Containers are piled up at the Pyeongtaek Port export yard in Poseung-eup, Pyeongtaek City. /Courtesy of News1

Global investment bank Morgan Stanley raised its forecast for South Korea's gross domestic product (GDP) growth rate this year from 1% to 1.1%, an increase of 0.1 percentage point. The bank cited the decision to postpone reciprocal tariffs for 90 days as well as the potential shift from sound finance to expansionary finance following the 21st presidential election.

According to the financial investment industry on the 22nd, Kathleen Oh, Morgan Stanley's economist for South Korea and Taiwan, noted in a report titled "Expecting New Era After Election" that it also revised the 2026 GDP growth rate upward from the previous 1.4% to 1.5%, an increase of 0.1 percentage point.

Oh said, "Due to tariff uncertainty, we maintain a bearish outlook on South Korea," but also explained that the GDP growth rate forecast was adjusted considering the gradual de-escalation of tariff conflicts between the U.S. and China and the U.S. announcement of a 90-day postponement of reciprocal tariffs.

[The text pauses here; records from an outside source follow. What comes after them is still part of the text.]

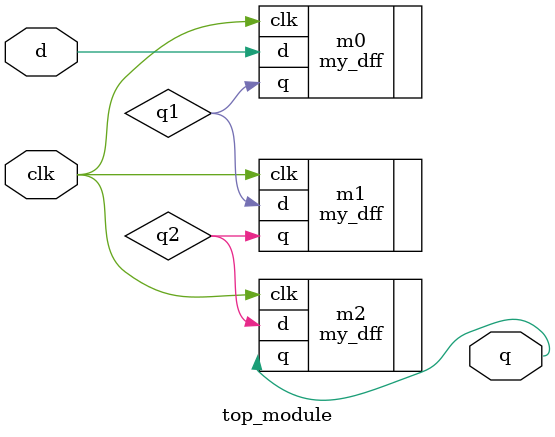
<source format=v>
module top_module ( input clk, input d, output q );
    wire q1,q2;
    
     my_dff m0(.clk(clk), .d(d),  .q(q1));  
    my_dff m1(.clk(clk), .d(q1), .q(q2));   
    my_dff m2(.clk(clk), .d(q2), .q(q)); 
    
endmodule

</source>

Oh also mentioned that the fiscal policy could emerge as a new growth driver after the presidential election, forecasting that a second supplementary budget will be prepared in the latter half of this year. He expected that the main budget would increase more quickly than in the past three years.

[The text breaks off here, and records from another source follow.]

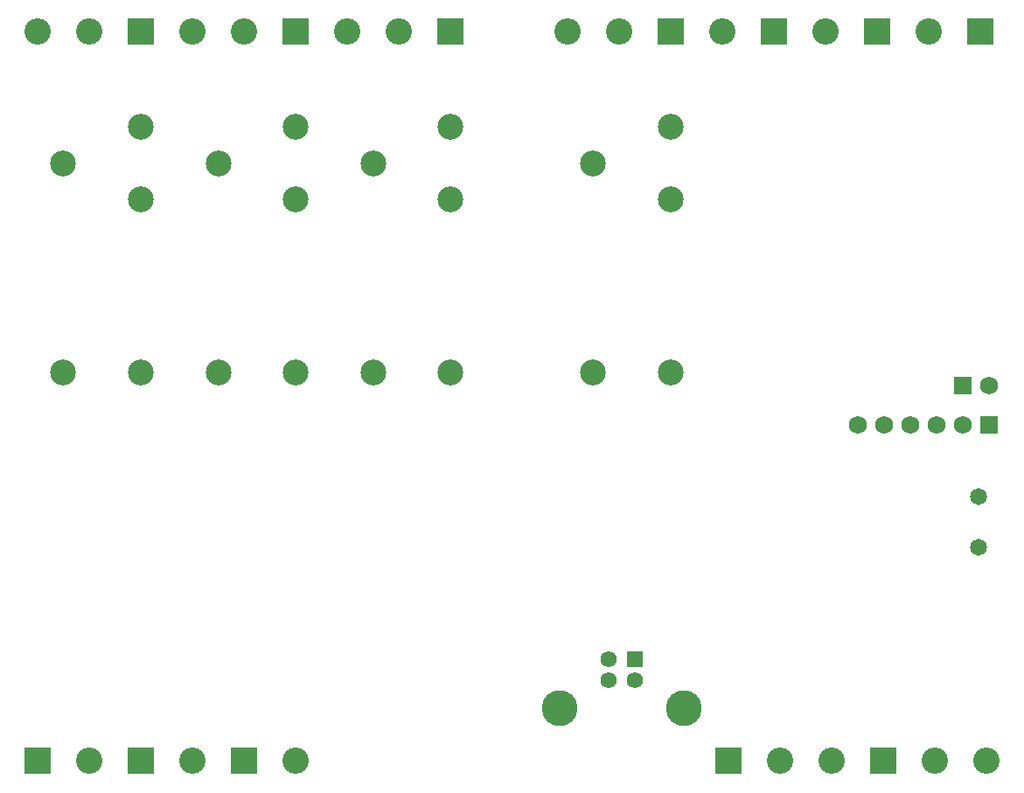
<source format=gbs>
G04*
G04 #@! TF.GenerationSoftware,Altium Limited,Altium Designer,22.10.1 (41)*
G04*
G04 Layer_Color=16711935*
%FSLAX43Y43*%
%MOMM*%
G71*
G04*
G04 #@! TF.SameCoordinates,EA9DE7AC-8BC7-4C06-A1B2-E8C90DB669E4*
G04*
G04*
G04 #@! TF.FilePolarity,Negative*
G04*
G01*
G75*
%ADD62C,2.500*%
%ADD63C,3.468*%
%ADD64C,1.580*%
%ADD65R,1.580X1.580*%
%ADD66C,1.752*%
%ADD67R,1.752X1.752*%
%ADD68C,1.652*%
%ADD69C,2.552*%
%ADD70R,2.552X2.552*%
%ADD71C,0.152*%
D62*
X8151Y2286D02*
D03*
X15651D02*
D03*
X8151Y22586D02*
D03*
X15651Y19086D02*
D03*
Y26086D02*
D03*
X-5651Y26086D02*
D03*
Y19086D02*
D03*
X-13151Y22586D02*
D03*
X-5651Y2286D02*
D03*
X-13151D02*
D03*
X-28151D02*
D03*
X-20651D02*
D03*
X-28151Y22586D02*
D03*
X-20651Y19086D02*
D03*
Y26086D02*
D03*
X-35651D02*
D03*
Y19086D02*
D03*
X-43151Y22586D02*
D03*
X-35651Y2286D02*
D03*
X-43151D02*
D03*
D63*
X16925Y-30165D02*
D03*
X4885D02*
D03*
D64*
X12155Y-27455D02*
D03*
X9655D02*
D03*
Y-25455D02*
D03*
D65*
X12155D02*
D03*
D66*
X33780Y-2742D02*
D03*
X36320D02*
D03*
X38860D02*
D03*
X41400D02*
D03*
X43940D02*
D03*
X46487Y1068D02*
D03*
D67*
X46480Y-2742D02*
D03*
X43947Y1068D02*
D03*
D68*
X45413Y-14587D02*
D03*
Y-9707D02*
D03*
D69*
X46251Y-35300D02*
D03*
X41251D02*
D03*
X-20651Y-35300D02*
D03*
X26251Y-35300D02*
D03*
X31251D02*
D03*
X-30651Y-35300D02*
D03*
X-40651D02*
D03*
X5651Y35300D02*
D03*
X10651D02*
D03*
X40651Y35300D02*
D03*
X-45651D02*
D03*
X-40651D02*
D03*
X30651D02*
D03*
X20651D02*
D03*
X-30651D02*
D03*
X-25651D02*
D03*
X-10651D02*
D03*
X-15651D02*
D03*
D70*
X36251Y-35300D02*
D03*
X-25651Y-35300D02*
D03*
X21251Y-35300D02*
D03*
X-35651Y-35300D02*
D03*
X-45651D02*
D03*
X15651Y35300D02*
D03*
X45651Y35300D02*
D03*
X-35651D02*
D03*
X35651D02*
D03*
X25651D02*
D03*
X-20651D02*
D03*
X-5651D02*
D03*
D71*
X32500Y-27500D02*
D03*
X-32500D02*
D03*
X32500Y27500D02*
D03*
M02*

</source>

Regarding monetary policy, Oh anticipated that the Bank of Korea would lower the key interest rate to 2%, which is below the neutral rate range (2.25% to 2.75%).

For this year and 2026, he presented a consumer price index (CPI) rise rate of 1.9%. Oh stated, "Gradual domestic recovery and global demand weakness that applies downward pressure on oil prices could suppress the CPI rise rate."